Can you retype the text lines of each item below character for character, leaving the pictures out?

SUPPLIED MATERIAL:
——————————

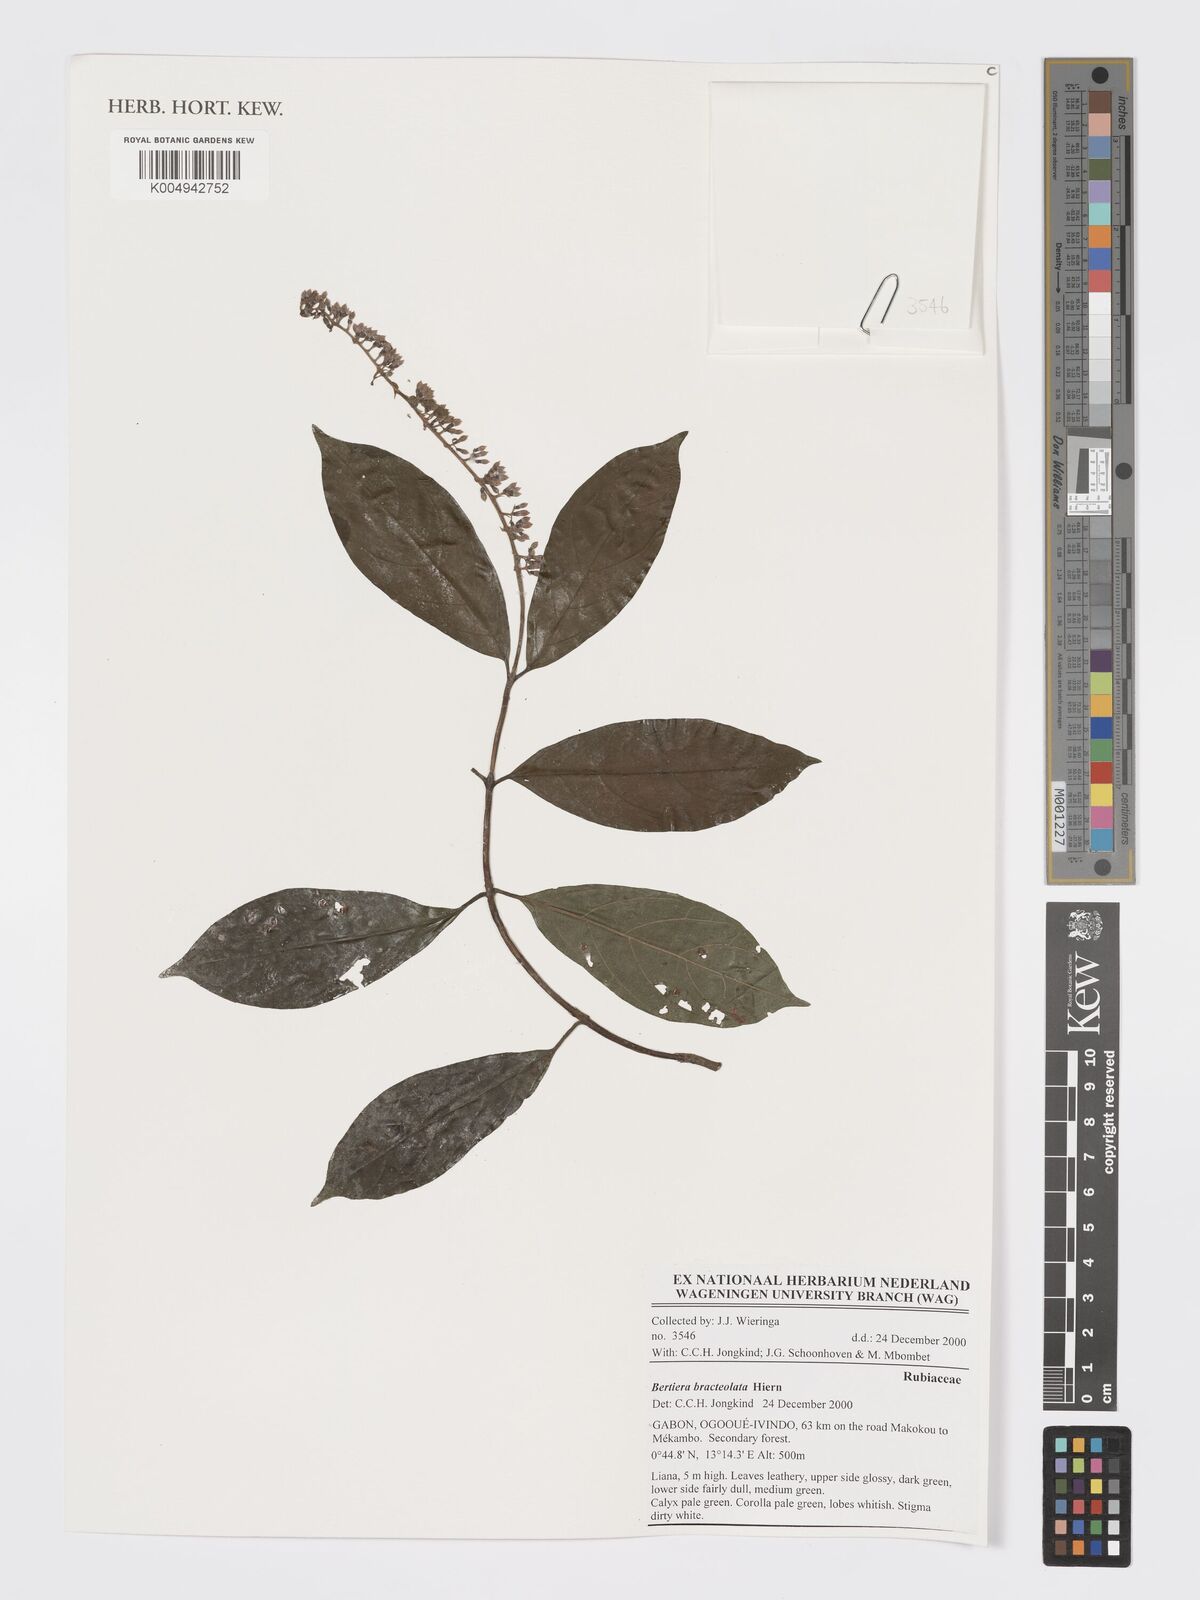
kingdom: Plantae
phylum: Tracheophyta
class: Magnoliopsida
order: Gentianales
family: Rubiaceae
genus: Bertiera
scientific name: Bertiera bracteolata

——————————

RESULT OF THE EXERCISE:
kingdom: Plantae
phylum: Tracheophyta
class: Magnoliopsida
order: Gentianales
family: Rubiaceae
genus: Bertiera
scientific name: Bertiera bracteolata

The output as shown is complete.